Doch statt einen Plan vorzulegen, wie der ORF so redimensioniert werden kann, dass Einnahmen und Ausgaben wieder ins Lot kommen, wie das der Eigentümer in jedem normalen Unternehmen vom Vorstand einfordern würde, fordert der ORF-Chef von der Politik einfach in patzigem Ton mehr Geld. Und droht ganz unverblümt: Ab 2024 könne „auf Basis des bestehenden Finanzierungsmodells die Erfüllung der gesetzlichen Aufträge nicht mehr garantiert werden“.

Soll heißen: ohne frische Kohle vom Steuer- oder Gebührenzahler wird der ORF-Chef dann nicht mehr machen, wozu er gesetzlich verpflichtet ist.

Die Selbstentblößung

Diese Drohung dreist zu nennen, ist noch eine sehr höfliche Beschreibung. In jedem Privatunternehmen wäre ein Geschäftsführer, der so agiert, vermutlich noch am gleichen Tag seinen Job los. Völlig zurecht nannte der nicht eben zum Hyperventilieren neigende Chefredakteur der „Kleinen Zeitung“, Hubert Patterer, diese Unverschämtheit eine „Selbstentblößung“, er habe nichts anderes getan, „als die eigene unternehmerische Verantwortung auf frivole Weise an die Eigentümervertreter, in diesem Fall an den Stiftungsrat, die Politik und letztlich an die Gebührenzahler umzuwälzen und das Monate nach erfolgter Gebührenerhöhung“. Und diagnostizierte weiter, leider völlig zutreffend: „Der neue ORF-General offenbart ein verstörendes Management- und Kunden-Verständnis.“

Es ist dies die Mentalität eines sowjetischen Kombinates, dass ich nicht am Markt um Kunden bemühen muss, sondern seine überschaubar attraktiven Produkte zu vom Staat diktierten Preisen den hilflosen Abnehmern zuteilt.

Wer braucht den ORF?

Dass es im ORF-Stiftungsrat, der ja den Generaldirektor bestellt, keine Debatte darüber gibt, ob man mit einer derartigen Mentalität fit und proper ist für die Führung des Hauses zeigt vor allem, wie wenig die Anstalt in der Moderne angekommen ist.

Als Optimist sehe ich das freilich als erfreuliche Entwicklung.

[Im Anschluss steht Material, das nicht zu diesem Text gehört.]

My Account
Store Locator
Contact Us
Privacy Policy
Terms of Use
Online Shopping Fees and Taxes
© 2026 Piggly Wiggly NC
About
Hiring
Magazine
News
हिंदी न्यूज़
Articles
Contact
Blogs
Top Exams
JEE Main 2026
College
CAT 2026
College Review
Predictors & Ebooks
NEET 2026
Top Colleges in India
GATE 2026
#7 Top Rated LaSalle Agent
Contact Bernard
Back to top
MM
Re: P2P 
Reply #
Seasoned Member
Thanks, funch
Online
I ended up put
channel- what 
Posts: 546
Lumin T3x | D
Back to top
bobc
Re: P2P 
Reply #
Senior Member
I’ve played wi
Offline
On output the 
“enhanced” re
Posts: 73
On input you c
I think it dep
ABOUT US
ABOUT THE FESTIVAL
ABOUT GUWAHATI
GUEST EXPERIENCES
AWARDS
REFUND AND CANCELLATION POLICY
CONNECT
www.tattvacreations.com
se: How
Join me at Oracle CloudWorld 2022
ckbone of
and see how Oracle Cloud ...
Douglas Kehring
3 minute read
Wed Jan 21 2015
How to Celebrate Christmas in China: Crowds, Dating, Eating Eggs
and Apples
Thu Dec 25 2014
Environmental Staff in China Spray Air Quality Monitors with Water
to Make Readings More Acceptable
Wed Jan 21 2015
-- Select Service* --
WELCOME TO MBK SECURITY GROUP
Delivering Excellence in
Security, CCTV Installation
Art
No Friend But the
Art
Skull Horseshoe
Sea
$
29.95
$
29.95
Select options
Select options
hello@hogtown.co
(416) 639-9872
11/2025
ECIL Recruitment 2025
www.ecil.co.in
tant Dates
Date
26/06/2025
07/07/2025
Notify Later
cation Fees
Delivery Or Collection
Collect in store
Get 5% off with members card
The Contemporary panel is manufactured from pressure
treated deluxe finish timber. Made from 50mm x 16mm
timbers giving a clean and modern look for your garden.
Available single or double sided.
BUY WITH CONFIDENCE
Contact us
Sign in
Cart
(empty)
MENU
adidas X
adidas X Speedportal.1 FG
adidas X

Denn je schneller klar wird, wie unhaltbar der ORF in seiner heutigen Form im Grunde ist, um so schneller wird sich die Frage nach seiner Existenzberechtigung stellen, wie in vielen anderen Ländern Europas. Wenn Herr Weißmann durch seine Dreistigkeit unbeabsichtigt einen Beitrag dazu leistet, hat er zwar nicht dem ORF, aber dem Land insgesamt wenigstens einen Gefallen erwiesen.